The taxable benefit which arises in this instance is valued under paragraph 10 of the Seventh Schedule and is included in paragraph (i) of the definition of “gross income” and therefore subject to income tax.[2] The taxable benefit will further be included in the employee’s remuneration[3] and the employer will be obliged to withhold employees’ tax on these amounts.[4]
Where an employer, that is engaged in the business of conveying passengers for reward by sea or air, enables an employee (or relative) to travel overseas for private or domestic purposes, the cash value of the taxable benefit is an amount equal to the lowest fare less any consideration payable by the employee or relative.[5]
The cash value of a taxable benefit with regards to the rendering of any other service is the cost to the employer in rendering that service or having that service rendered.[6] These services may, therefore, be rendered by the employer or some other person.

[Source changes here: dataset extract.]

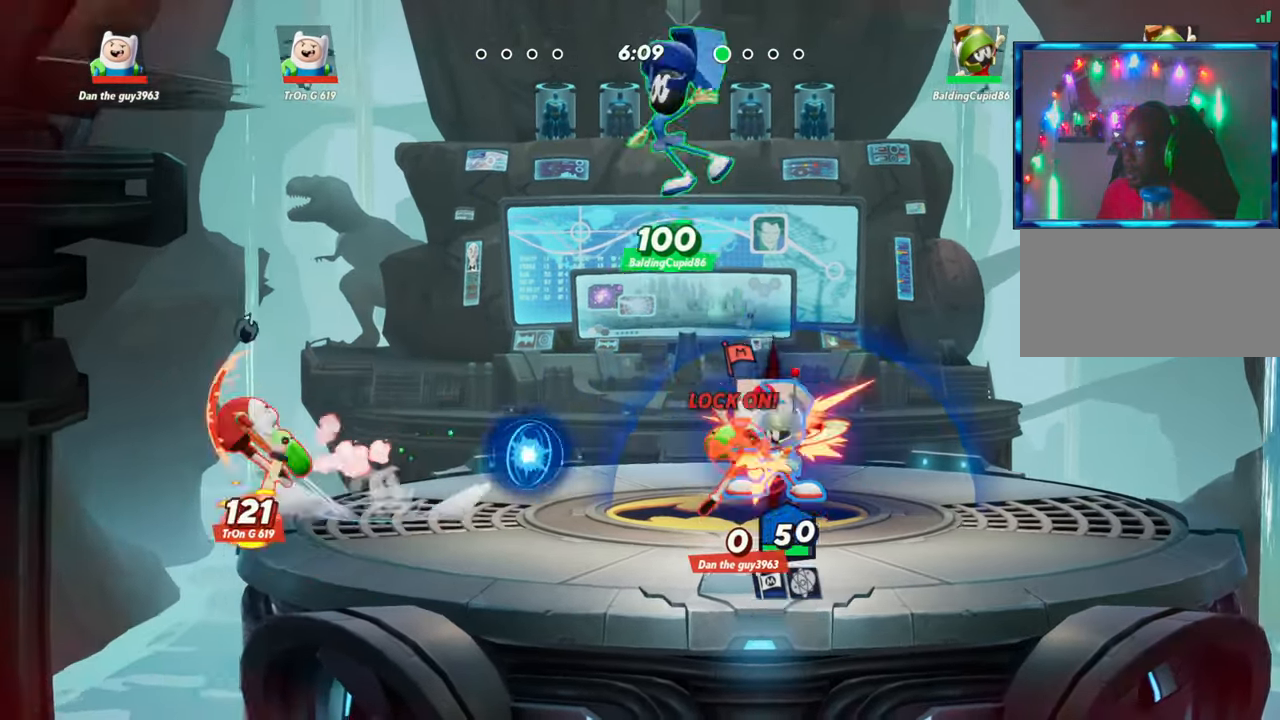
{"buttons": [], "left_stick": "left", "events": [[117, "R1", "down"], [500, "R1", "up"]]}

Paragraph 10(2)(b) of the Seventh Schedule, however, states that the taxable benefit will attract no value if a transport service is rendered by the employer to its employees in general for the conveyance of such employees from their homes to the place of their employment (and vice versa).
Some uncertainty existed as to the application of the no-value provision. The South African Revenue Service (“SARS”) therefore issued two binding general rulings under section 89 of the Tax Administration Act[7] as well as the recent Interpretation Note 111 to provide clarity on these issues.
In BGR 42 (issued on 22 March 2017) it was considered whether the word “homes” should be restricted to the exact position of an employee’s specific dwelling or whether an employer may arrange for employees living within a certain radius to be collected from or dropped off at a common area or central point between the employees’ homes and place of employment.
In this regard, it was confirmed that the no-value provision would apply to transport services provided to employees to and from any collection or drop-off point en route to or from the employees’ homes and place of employment or any part of that trip.
[1] No 58 of 1962
[2] Section 5(1) of the Income Tax Act.
[3] Paragraph (b) of the definition of “remuneration” in paragraph 1 of the Fourth Schedule.
[4] Paragraph 2(1) of the Fourth Schedule.
[5] Paragraph 10(1)(a) of the Seventh Schedule.
[6] Paragraph 10(1)(b) of the Seventh Schedule.